Die Zahl der Neuerkrankungen wird in Ländern mit niedrigem und mittlerem Einkommen, die derzeit die niedrigsten Überlebensraten aufweisen (geschätzte 81%), am stärksten zunehmen. Ein Hauptgrund dafür ist, dass diese Länder begrenzte Gesundheitsressourcen für die Bekämpfung von Infektionskrankheiten und die Verbesserung der Gesundheit von Müttern und Kindern aufwenden mussten. und dass die Gesundheitsdienste nicht in der Lage sind, Krebserkrankungen vorzubeugen, zu diagnostizieren und zu behandeln.

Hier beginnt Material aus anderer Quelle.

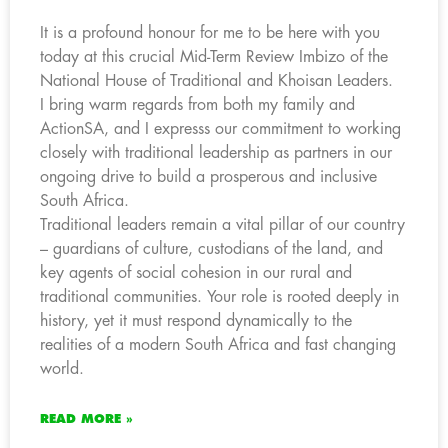
It is a profound honour for me to be here with you
today at this crucial Mid-Term Review Imbizo of the
National House of Traditional and Khoisan Leaders.
I bring warm regards from both my family and
ActionSA, and I expresss our commitment to working
closely with traditional leadership as partners in our
ongoing drive to build a prosperous and inclusive
South Africa.
Traditional leaders remain a vital pillar of our country
– guardians of culture, custodians of the land, and
key agents of social cohesion in our rural and
traditional communities. Your role is rooted deeply in
history, yet it must respond dynamically to the
realities of a modern South Africa and fast changing
world.
READ MORE »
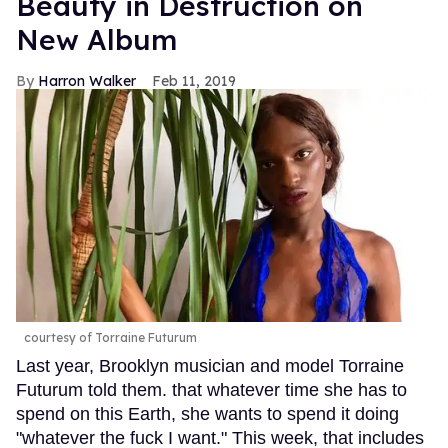
Beauty in Destruction on
New Album
Harron Walker
Feb 11, 2019
courtesy of Torraine Futurum
Last year, Brooklyn musician and model Torraine
Futurum told them. that whatever time she has to
spend on this Earth, she wants to spend it doing
"whatever the fuck I want." This week, that includes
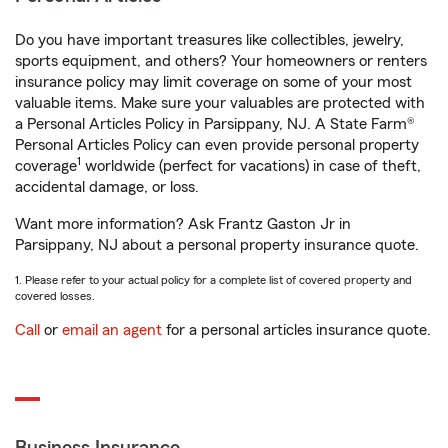
Do you have important treasures like collectibles, jewelry,
sports equipment, and others? Your homeowners or renters
insurance policy may limit coverage on some of your most
valuable items. Make sure your valuables are protected with
a Personal Articles Policy in Parsippany, NJ. A State Farm®
Personal Articles Policy can even provide personal property
1
coverage
worldwide (perfect for vacations) in case of theft,
accidental damage, or loss.
Want more information? Ask Frantz Gaston Jr in
Parsippany, NJ about a personal property insurance quote.
1. Please refer to your actual policy for a complete list of covered property and
covered losses.
Call
or
email an agent
for a personal articles insurance quote.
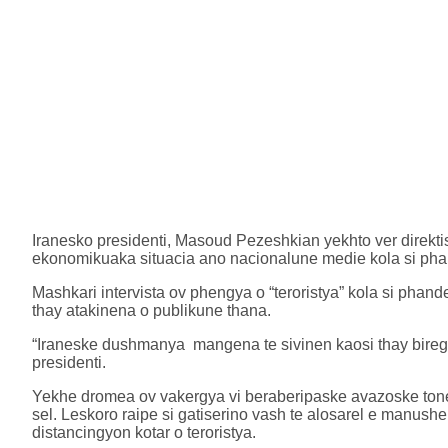
Iranesko presidenti, Masoud Pezeshkian yekhto ver direkti
ekonomikuaka situacia ano nacionalune medie kola si pha
Mashkari intervista ov phengya o “teroristya” kola si pha
thay atakinena o publikune thana.
“Iraneske dushmanya mangena te sivinen kaosi thay biregu
presidenti.
Yekhe dromea ov vakergya vi beraberipaske avazoske tone
sel. Leskoro raipe si gatiserino vash te alosarel e manu
distancingyon kotar o teroristya.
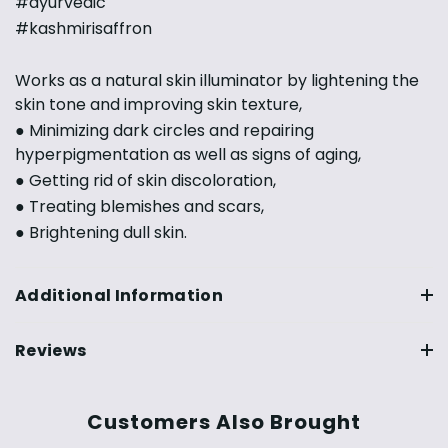
#ayurvedic
#kashmirisaffron
Works as a natural skin illuminator by lightening the
skin tone and improving skin texture,
● Minimizing dark circles and repairing
hyperpigmentation as well as signs of aging,
● Getting rid of skin discoloration,
● Treating blemishes and scars,
● Brightening dull skin.
Additional Information
Reviews
Customers Also Brought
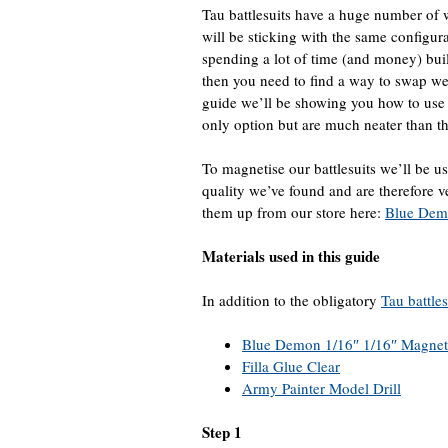
Tau battlesuits have a huge number of 
will be sticking with the same configu
spending a lot of time (and money) build
then you need to find a way to swap w
guide we’ll be showing you how to use 
only option but are much neater than the
To magnetise our battlesuits we’ll be 
quality we’ve found and are therefore
them up from our store here:
Blue Dem
Materials used in this guide
In addition to the obligatory
Tau battles
Blue Demon 1/16″ 1/16″ Magnet
Filla Glue Clear
Army Painter Model Drill
Step 1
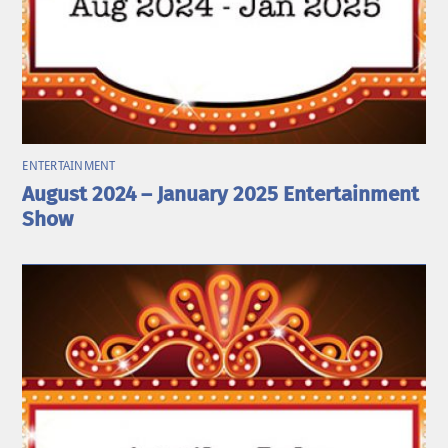
ENTERTAINMENT
August 2024 – January 2025 Entertainment
Show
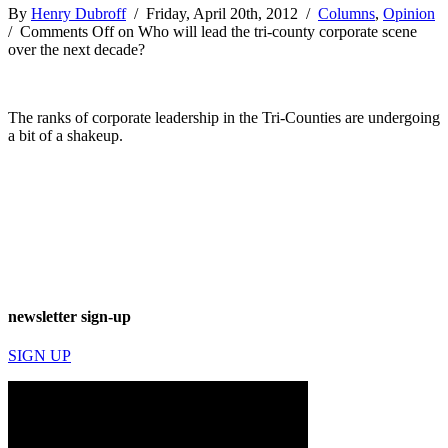
By
Henry Dubroff
/ Friday, April 20th, 2012 /
Columns
,
Opinion
/
Comments Off
on Who will lead the tri-county corporate scene
over the next decade?
The ranks of corporate leadership in the Tri-Counties are undergoing
a bit of a shakeup.
newsletter sign-up
SIGN UP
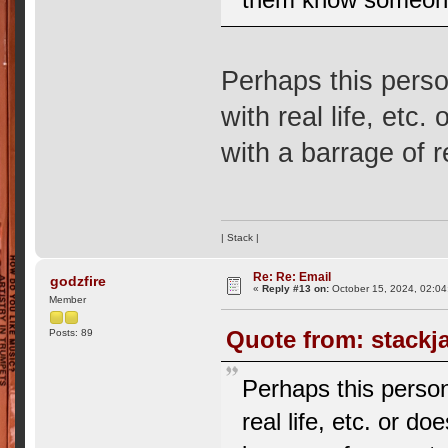
Perhaps this perso
with real life, etc
with a barrage of 
| Stack |
Re: Re: Email
godzfire
«
Reply #13 on:
October 15, 2024, 02:04
Member
Quote from: stackj
Posts: 89
Perhaps this person
real life, etc. or d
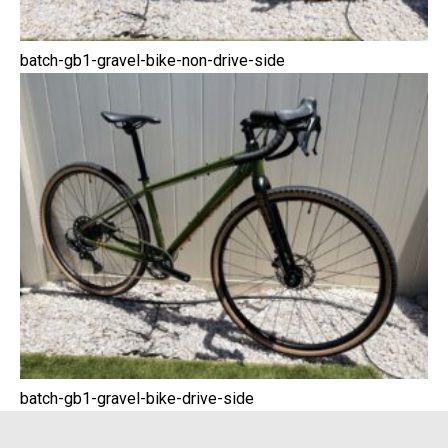
batch-gb1-gravel-bike-non-drive-side
batch-gb1-gravel-bike-drive-side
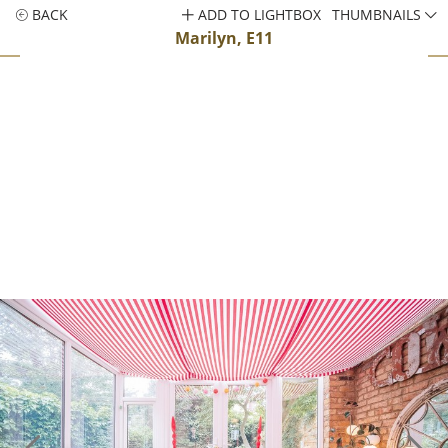
BACK
ADD TO LIGHTBOX
THUMBNAILS
Marilyn, E11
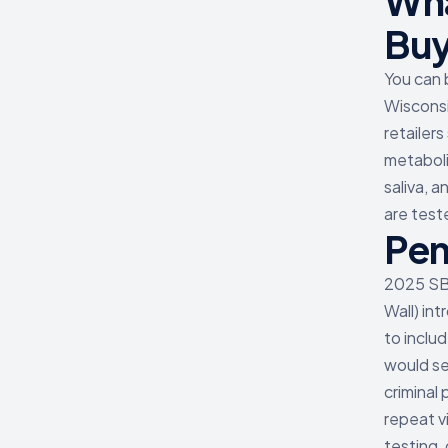
Wha
Buy
You can 
Wisconsi
retailer
metaboli
saliva, a
are test
Pen
2025 SB6
Wall) in
to inclu
would se
criminal
repeat v
testing,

“Dies ist ein Weckruf, der uns alle auffordert, die inakzeptablen Ungleichheiten zwischen reichen und armen Ländern bei Krebsdiensten zu beseitigen.”, sagte Dr. Ren Minghui, stellvertretender Generaldirektor der WHO. “Wenn Menschen Zugang zu Grundversorgung und Überweisungssystemen haben, kann Krebs frühzeitig erkannt, wirksam behandelt und geheilt werden. “

Gemeinsam vorbeugen und heilen

Die WHO stellt eine Reihe von Maßnahmen zur Vorbeugung neuer Krebsfälle vor, z Beseitigung von Gebärmutterhalskrebs durch Impfung gegen humanes Papillomavirus.

“Wenn wir verschiedene Interessengruppen zur Zusammenarbeit mobilisieren, könnten wir in den nächsten zehn Jahren mindestens 7 Millionen Menschenleben retten.”, sagt WHO-Direktor Tedros Adhanom Ghebreyesus.

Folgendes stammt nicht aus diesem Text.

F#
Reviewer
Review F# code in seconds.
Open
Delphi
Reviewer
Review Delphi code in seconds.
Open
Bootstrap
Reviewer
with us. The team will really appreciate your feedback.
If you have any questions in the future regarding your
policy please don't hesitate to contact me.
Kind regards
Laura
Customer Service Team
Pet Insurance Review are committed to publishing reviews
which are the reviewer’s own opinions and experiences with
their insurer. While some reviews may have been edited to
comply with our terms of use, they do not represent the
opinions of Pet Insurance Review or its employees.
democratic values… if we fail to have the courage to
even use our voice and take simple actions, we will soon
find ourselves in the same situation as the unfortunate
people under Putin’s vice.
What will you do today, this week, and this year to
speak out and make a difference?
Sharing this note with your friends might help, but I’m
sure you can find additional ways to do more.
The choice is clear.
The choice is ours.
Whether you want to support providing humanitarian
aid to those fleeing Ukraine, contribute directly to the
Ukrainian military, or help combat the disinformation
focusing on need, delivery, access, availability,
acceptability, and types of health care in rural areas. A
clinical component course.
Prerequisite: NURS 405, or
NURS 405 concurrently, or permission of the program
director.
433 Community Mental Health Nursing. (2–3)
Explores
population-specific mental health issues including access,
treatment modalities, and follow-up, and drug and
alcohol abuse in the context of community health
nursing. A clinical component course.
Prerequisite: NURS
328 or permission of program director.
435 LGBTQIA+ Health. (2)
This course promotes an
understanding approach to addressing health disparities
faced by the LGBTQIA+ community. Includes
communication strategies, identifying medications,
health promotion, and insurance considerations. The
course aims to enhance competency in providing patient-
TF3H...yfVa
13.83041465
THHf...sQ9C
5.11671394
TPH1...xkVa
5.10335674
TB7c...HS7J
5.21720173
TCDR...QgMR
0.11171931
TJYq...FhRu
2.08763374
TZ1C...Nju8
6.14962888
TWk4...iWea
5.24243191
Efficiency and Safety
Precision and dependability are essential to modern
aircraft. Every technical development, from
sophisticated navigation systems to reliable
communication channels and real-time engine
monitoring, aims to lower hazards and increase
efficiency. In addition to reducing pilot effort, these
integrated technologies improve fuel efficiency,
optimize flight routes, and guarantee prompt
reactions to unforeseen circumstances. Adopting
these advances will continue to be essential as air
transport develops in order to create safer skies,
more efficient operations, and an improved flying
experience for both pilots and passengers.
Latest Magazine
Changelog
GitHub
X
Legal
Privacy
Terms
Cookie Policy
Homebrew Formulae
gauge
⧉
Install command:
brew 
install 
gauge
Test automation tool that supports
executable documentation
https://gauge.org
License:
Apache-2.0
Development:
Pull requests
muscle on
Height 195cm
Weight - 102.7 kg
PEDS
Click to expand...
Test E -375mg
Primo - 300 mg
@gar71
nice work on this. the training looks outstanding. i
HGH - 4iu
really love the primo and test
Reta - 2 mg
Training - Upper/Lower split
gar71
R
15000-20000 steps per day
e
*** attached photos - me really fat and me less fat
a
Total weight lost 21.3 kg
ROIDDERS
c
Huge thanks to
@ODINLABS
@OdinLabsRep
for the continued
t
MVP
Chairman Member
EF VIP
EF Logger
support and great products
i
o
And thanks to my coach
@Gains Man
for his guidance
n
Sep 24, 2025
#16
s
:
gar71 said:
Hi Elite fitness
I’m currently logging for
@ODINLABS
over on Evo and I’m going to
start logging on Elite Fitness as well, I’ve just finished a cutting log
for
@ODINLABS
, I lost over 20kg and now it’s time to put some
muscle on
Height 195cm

Der Bericht zeigt, dass die Forschung zwar dazu beigetragen hat, die Zahl der Krebstoten zu senken, der Rückgang jedoch in reichen Ländern am größten ist.

“Länder mit hohem Einkommen haben Präventions -, Frühdiagnose – und Screeningprogramme eingeführt, die zusammen mit einer verbesserten Behandlung dazu beigetragen haben, die Rate vorzeitiger Todesfälle zwischen 2000 und 2015 um schätzungsweise 20% zu senken Länder mit niedrigem Einkommen, die Reduktion betrug nur 5% “, sagt die Direktorin der Internationalen Agentur für Krebsforschung, Elisabete Weiderpass.